Segundo passo. Trocar o dinheiro. No aeroporto havia apenas uma casa de câmbio. Uma senhora muito simpática nos atendeu. Não pediu nada, não perguntou nada. Apenas dei os euros, ela me deu os LEU (se pronuncia "LEI"). Segundo obstáculo ultrapassado. Estava mole. Próximo passo: Arrumar um táxi e ir para esse tal de Vila 11. Ah! Já ia esquecendo, outra coisa que eu sabia, ou melhor, me disseram, era que taxista na Romênia era igual ao Brasil, adeptos da malandragem! Entramos no saguão de desembarque e logo uma enxurrada de taxistas veio em cima da gente, todos falando em romeno, achando que éramos nativos.

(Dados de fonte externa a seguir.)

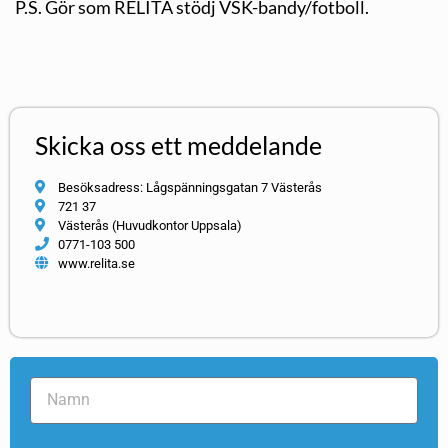
P.S. Gör som RELITA stödj VSK-bandy/fotboll.
Skicka oss ett meddelande
Besöksadress: Lågspänningsgatan 7 Västerås
721 37
Västerås (Huvudkontor Uppsala)
0771-103 500
www.relita.se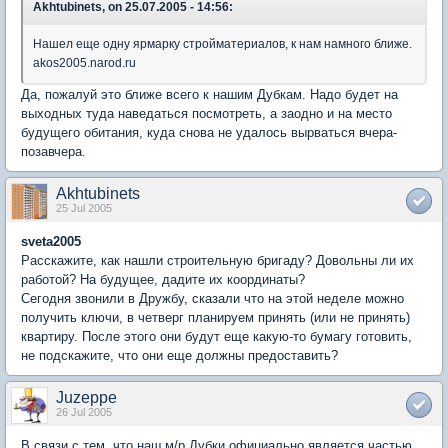
Akhtubinets, on 25.07.2005 - 14:56:
Нашел еще одну ярмарку стройматериалов, к нам намного ближе.
akos2005.narod.ru
Да, пожалуй это ближе всего к нашим Дубкам. Надо будет на
выходных туда наведаться посмотреть, а заодно и на место
будущего обитания, куда снова не удалось вырваться вчера-
позавчера.
Akhtubinets
25 Jul 2005
sveta2005
Расскажите, как нашли строительную бригаду? Довольны ли их
работой? На будущее, дадите их координаты?
Сегодня звонили в Дружбу, сказали что на этой неделе можно
получить ключи, в четверг планируем принять (или не принять)
квартиру. После этого они будут еще какую-то бумагу готовить,
не подскажите, что они еще должны предоставить?
Juzeppe
26 Jul 2005
В связи с тем, что наш м/р Дубки официально является частью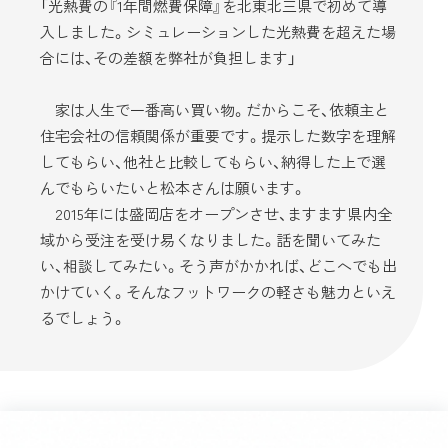
「光熱費の『1年間燃費保障』を北東北三県で初めて導
入しました。シミュレーションした光熱費を超えた場
合には、その差額を弊社が負担します」
家は人生で一番高い買い物。だからこそ、依頼主と
住宅会社の信頼関係が重要です。提示した数字を理解
してもらい、他社と比較してもらい、納得した上で選
んでもらいたいと松本さんは願います。
2015年には盛岡店をオープンさせ、ますます県内全
域から受注を受け易くなりました。話を聞いてみた
い、相談してみたい。そう声がかかれば、どこへでも出
かけていく。そんなフットワークの軽さも魅力といえ
るでしょう。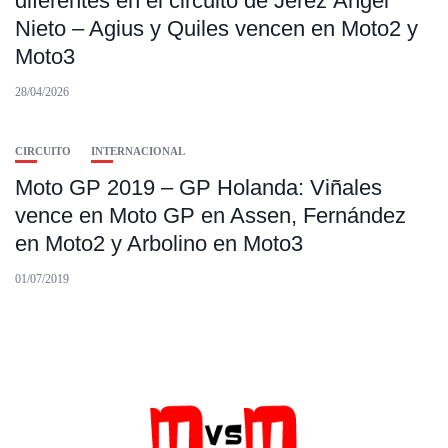
diferentes en el circuito de Jerez Ángel
Nieto – Agius y Quiles vencen en Moto2 y
Moto3
28/04/2026
CIRCUITO
INTERNACIONAL
Moto GP 2019 – GP Holanda: Viñales
vence en Moto GP en Assen, Fernández
en Moto2 y Arbolino en Moto3
01/07/2019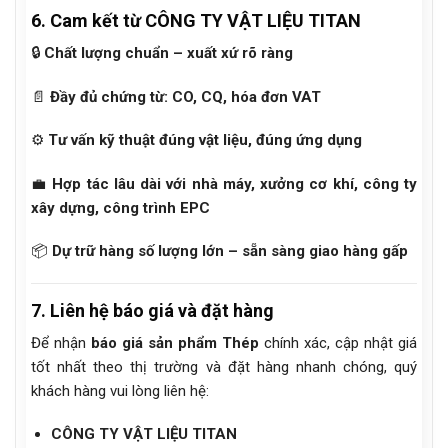
6. Cam kết từ CÔNG TY VẬT LIỆU TITAN
🔒
Chất lượng chuẩn – xuất xứ rõ ràng
📄
Đầy đủ chứng từ: CO, CQ, hóa đơn VAT
⚙️
Tư vấn kỹ thuật đúng vật liệu, đúng ứng dụng
💼
Hợp tác lâu dài với nhà máy, xưởng cơ khí, công ty
xây dựng, công trình EPC
📦
Dự trữ hàng số lượng lớn – sẵn sàng giao hàng gấp
7. Liên hệ báo giá và đặt hàng
Để nhận
báo giá sản phẩm Thép
chính xác, cập nhật giá
tốt nhất theo thị trường và đặt hàng nhanh chóng, quý
khách hàng vui lòng liên hệ:
CÔNG TY VẬT LIỆU TITAN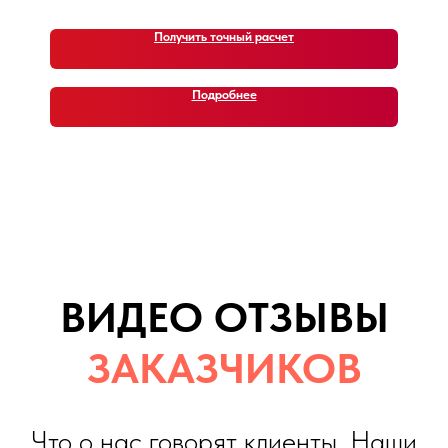
Получить точный расчет
Подробнее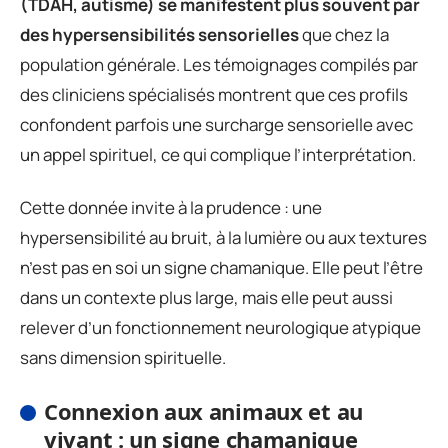
(TDAH, autisme) se manifestent plus souvent par
des hypersensibilités sensorielles
que chez la
population générale. Les témoignages compilés par
des cliniciens spécialisés montrent que ces profils
confondent parfois une surcharge sensorielle avec
un appel spirituel, ce qui complique l’interprétation.
Cette donnée invite à la prudence : une
hypersensibilité au bruit, à la lumière ou aux textures
n’est pas en soi un signe chamanique. Elle peut l’être
dans un contexte plus large, mais elle peut aussi
relever d’un fonctionnement neurologique atypique
sans dimension spirituelle.
Connexion aux animaux et au
vivant : un signe chamanique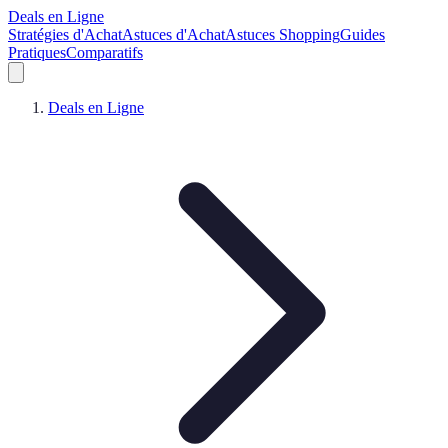
Deals en Ligne
Stratégies d'Achat
Astuces d'Achat
Astuces Shopping
Guides
Pratiques
Comparatifs
Deals en Ligne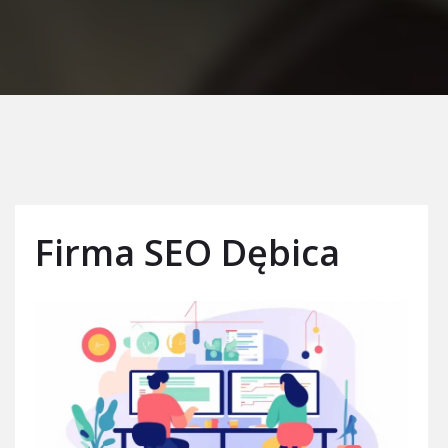
Firma SEO Dębica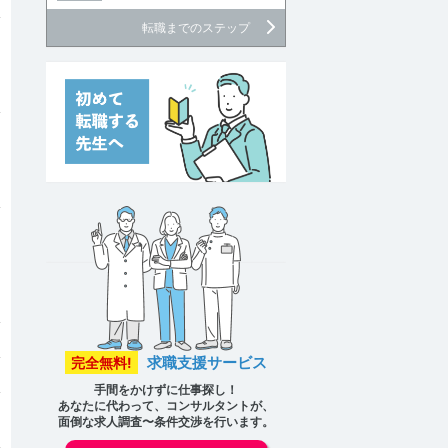
転職までのステップ
求職支援サービス
完全無料!
手間をかけずに仕事探し！
あなたに代わって、コンサルタントが、
面倒な求人調査〜条件交渉を行います。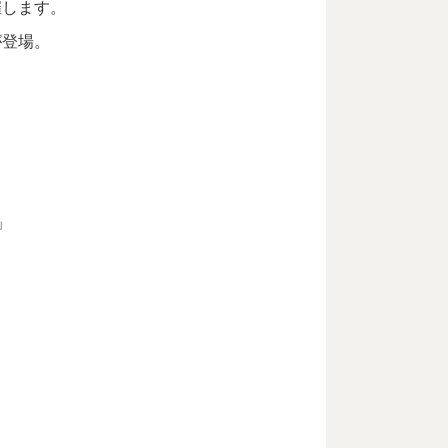
催します。
が登場。
」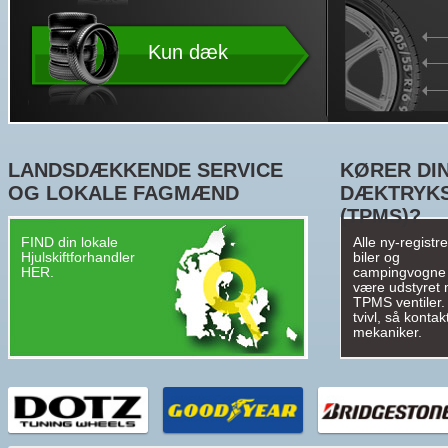
Kun dæk
LANDSDÆKKENDE SERVICE
KØRER DIN
OG LOKALE FAGMÆND
DÆKTRYK
(TPMS)?
FIND din lokale
Alle ny-registr
Hjulskiftforhandler
biler og
HER.
campingvogne
være udstyret
TPMS ventiler. 
tvivl, så kontak
mekaniker.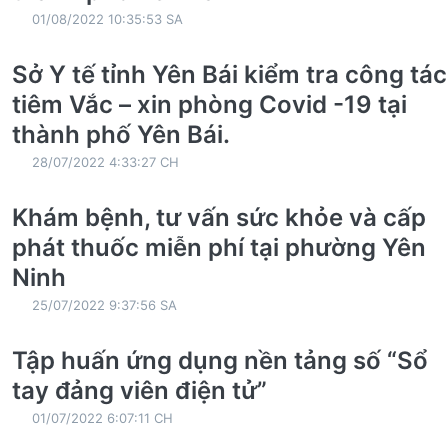
01/08/2022 10:35:53 SA
Sở Y tế tỉnh Yên Bái kiểm tra công tác
tiêm Vắc – xin phòng Covid -19 tại
thành phố Yên Bái.
28/07/2022 4:33:27 CH
Khám bệnh, tư vấn sức khỏe và cấp
phát thuốc miễn phí tại phường Yên
Ninh
25/07/2022 9:37:56 SA
Tập huấn ứng dụng nền tảng số “Sổ
tay đảng viên điện tử”
01/07/2022 6:07:11 CH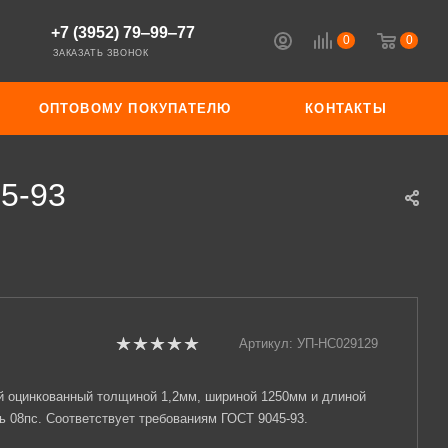
+7 (3952) 79‒99‒77
0
0
ЗАКАЗАТЬ ЗВОНОК
ОПТОВОМУ ПОКУПАТЕЛЮ
КОНТАКТЫ
5-93
Артикул:
УП-НС029129
й оцинкованный толщиной 1,2мм, шириной 1250мм и длиной
ь 08пс. Соответствует требованиям ГОСТ 9045-93.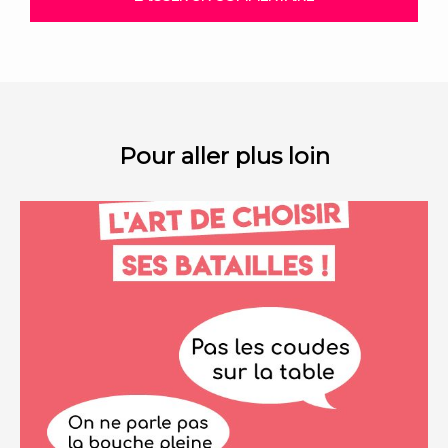
Pour aller plus loin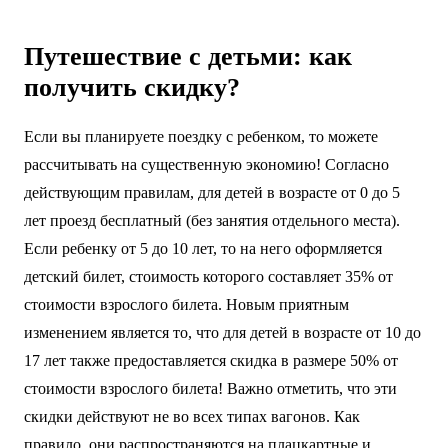
Путешествие с детьми: как
получить скидку?
Если вы планируете поездку с ребенком, то можете
рассчитывать на существенную экономию! Согласно
действующим правилам, для детей в возрасте от 0 до 5
лет проезд бесплатный (без занятия отдельного места).
Если ребенку от 5 до 10 лет, то на него оформляется
детский билет, стоимость которого составляет 35% от
стоимости взрослого билета. Новым приятным
изменением является то, что для детей в возрасте от 10 до
17 лет также предоставляется скидка в размере 50% от
стоимости взрослого билета! Важно отметить, что эти
скидки действуют не во всех типах вагонов. Как
правило, они распространяются на плацкартные и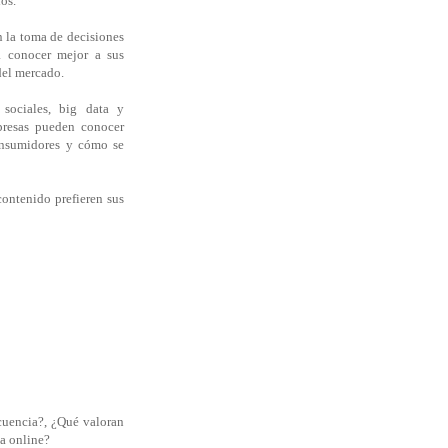
os.
n la toma de decisiones
a conocer mejor a sus
del mercado.
 sociales, big data y
mpresas pueden conocer
onsumidores y cómo se
contenido prefieren sus
cuencia?, ¿Qué valoran
pa online?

Até que um, mais isolado, perguntou numa voz calma se hablávamos español? Si si, um poquito. Fomos com ele. Perguntamos se conhecia o Vila 11. Ele disse que sim. Fomos conversando ao longo do caminho, ele nos mostrou alguns pontos da cidade quando passamos pelo centro. Bucareste nos pareceu a princípio uma cidade grande, arborizada, com um Arco do Triunfo igual ao de Paris. Em pouco tempo percebi que estávamos indo para uma área mais popular da cidade. De repente me vejo num lugar muito parecido com o Andaraí (aonde moro no rio de janeiro). Ruas escuras, casas antigas, ninguém na rua.





O táxi pára e o motorista diz: Hasta pruento! Seu espanhol perfeito era porque havia morado em Barcelona por 15 anos. Quando vi, estava de frente a uma casa muito antiga e em cima estava escrito, Vila 11! O motorista nos ajudou com a mala, entrou conosco e fez a reserva para nós, o que nos facilitou muito. A corrida deu baratinha, algo em torno de três euros. Deixamos uma gorjeta e subimos para o quarto. Vila 11 era uma casa-hostel, de família judaica, muito simples, pouca decoração, duas camas, um ventilador portátil, um banheiro minúsculo, mas na altura do campeonato, cansados, mas vivos, tudo o que queríamos era tomar banho e dormir, deixando qualquer decisão para o dia seguinte. Porém, a fome estava intensa, tivemos que sair para comprar comida. Andamos pelas ruas escuras do Andaraí Romeno até encontrarmos um posto. Compramos algumas coisas para comer, refrigerante e voltamos à Vila 11. (Continua na próxima semana!)

ps: Andaraí é um bairro da zona norte do Rio de Janeiro, que outrora já teve seus dias de glória e hoje convive com o abandono.